The Azrieli Center is a complex of three skyscrapers and a large shopping center. It was named after its investor, who opened the center in 1999. The tallest of the three towers is 187 meters high. There is an observation deck at the Azrieli Center Circular Tower and the entrance is on the top floor of the shopping center, by the large hall with the glass dome. The entrance is cheap, but the viewing platform is not very nice and the windows were not clean. But you can see all Tel Aviv, the sea and the mountains east of the city. In the evening Tel Aviv is in the back light, but there is a restaurant overlooking the sea.
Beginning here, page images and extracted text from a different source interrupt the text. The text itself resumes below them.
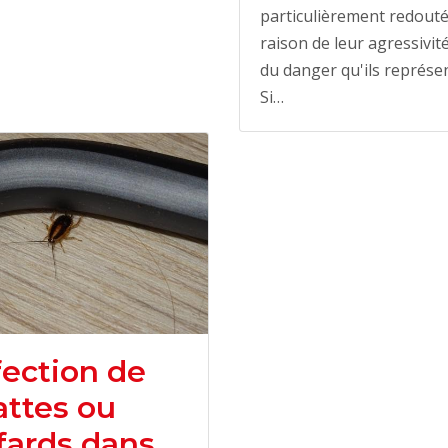
particulièrement redout
raison de leur agressivité
du danger qu'ils représe
Si…
fection de
attes ou
fards dans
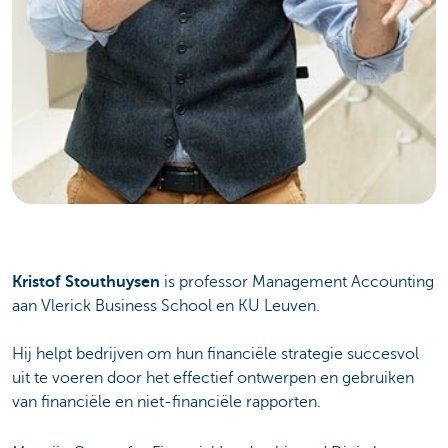
Kristof Stouthuysen
is professor Management Accounting
aan Vlerick Business School en KU Leuven.
Hij helpt bedrijven om hun financiële strategie succesvol
uit te voeren door het effectief ontwerpen en gebruiken
van financiële en niet-financiële rapporten.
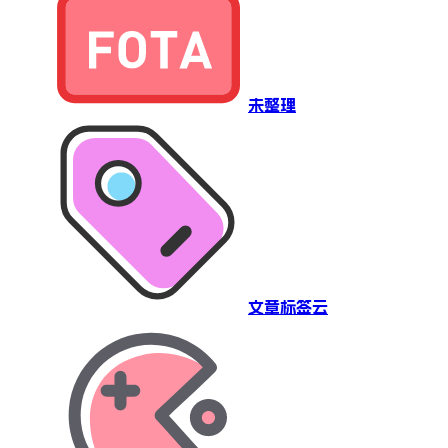
未整理
文章标签云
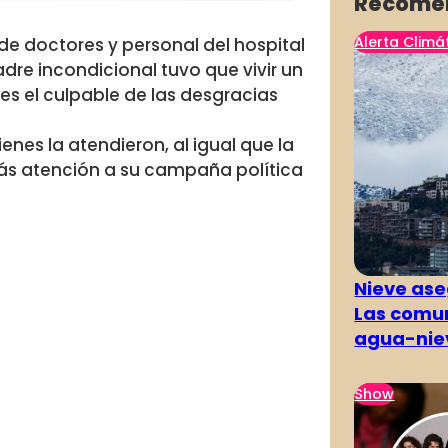
Recome
Alerta Climá
de doctores y personal del hospital
adre incondicional tuvo que vivir un
s el culpable de las desgracias
enes la atendieron, al igual que la
más atención a su campaña política
Nieve ase
Las comun
agua-nie
Show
The settlement "Sarona" was built in 1871 by German Templars, who were expelled by the British during the First World War. Later, the Israeli government used the settlement. The small houses are located in a spacious park and are now used as high-priced shops or as restaurants. "Sarona" is a mix of park and shopping village.
The former harbor area has become an interesting place with many restaurants and cafes. Many shops have moved into the old warehouses. "Namal Tel Aviv" has become one of the most popular meeting place on the coast.
The founding fathers of Tel Aviv wanted to turn the city into the New York of the Middle East. High-rise buildings were desired differently than in other cities. Tel Aviv should become the modern lighthouse of the region. About 100 years after its founding, Tel Aviv has already built a considerable skyline. The best view of the high-rise backdrop is from Jaffa.